If you were able to, what one thing would you change that would make the biggest difference for the lives of the people you are working with?
To work towards us having in this world people in positions of responsibility to be responsible, because we have enough policies to advance human rights, to advance women’s rights … but we have a deficit of accountable leadership.
If we were to talk to you again in 5 years’ time, what will be different?
In five years’ time I’ll be a little bit older (laughs), and I would be talking about how, in 2016, the ActionAid federation took a Board decision for our new strategy to re-position the issues of rights and redistribution and to do that with people’s movements in a way that shifts power to people and also in a way that demands accountability.
I would like in five years’ time to be able to talk about concrete examples of where that would’ve happened, whether it’s in… Sri Lanka, whether it’s in Guatemala or in Haiti, or it’s our work in Zambia or Ghana or it’s our work in Greece or in the UK or here in the US – and say, We were there in practical solidarity with peoples and with their movements and with their social effort to define what they want in their own lives and the kind of development they’re looking for, and that their lives are a little bit better even if all the issues are not fully resolved.
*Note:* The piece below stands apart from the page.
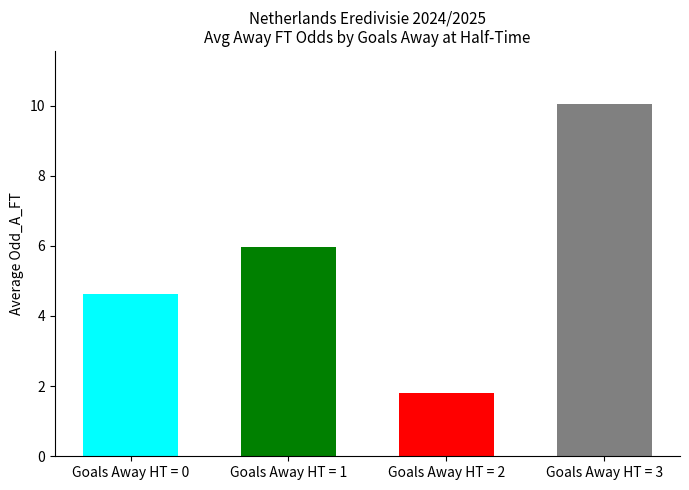

Reading left to right, extract all data points from this chart.

4.6	6.0	1.8	10.1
They are part of the decision-making, there have been some shifts in social policies [and] in economic policies in ways that recognize and respect human rights and human well-being and in ways in which people can access a little bit of justice.
How would it look differently if power were to be shifted to the people?
I think first it’s language. We need to shift language around some of the basic nomenclature that is used ordinarily. Like, it’s [a] “hard-to-reach” community. The moment you say “hard-to-reach” you’re creating a barrier. “Oh, it’s very difficult for me to go to this village, and therefore maybe we should not work there. So it means we are limiting our own possibilities to engage. So we need to shift that language in a way that recognizes that it’s not easy but at the same time we have to access and work with these communities.
We need to shift the partnerships that we have so that we are supporting more the people’s groups … to be able to, with intentionality, choose whom we work with and how we work with them, in a way that we do not appropriate their voice but we create space and a platform for them to speak for themselves, so we are an enabler of their voice and not necessarily collecting their issues and speaking on their behalf.
It’s also important that we keep authenticity of how the narrative is articulated … What we would need is for that community to be able to say, We want to be involved in local government decisions to do with land rights, with farmers’ rights, so that we are able to address the issues around climate adaptation, so that we are able to support an articulation that is specific and that also enables to provide practical solution and to provide the necessarily policy solutions to sustain that discussion.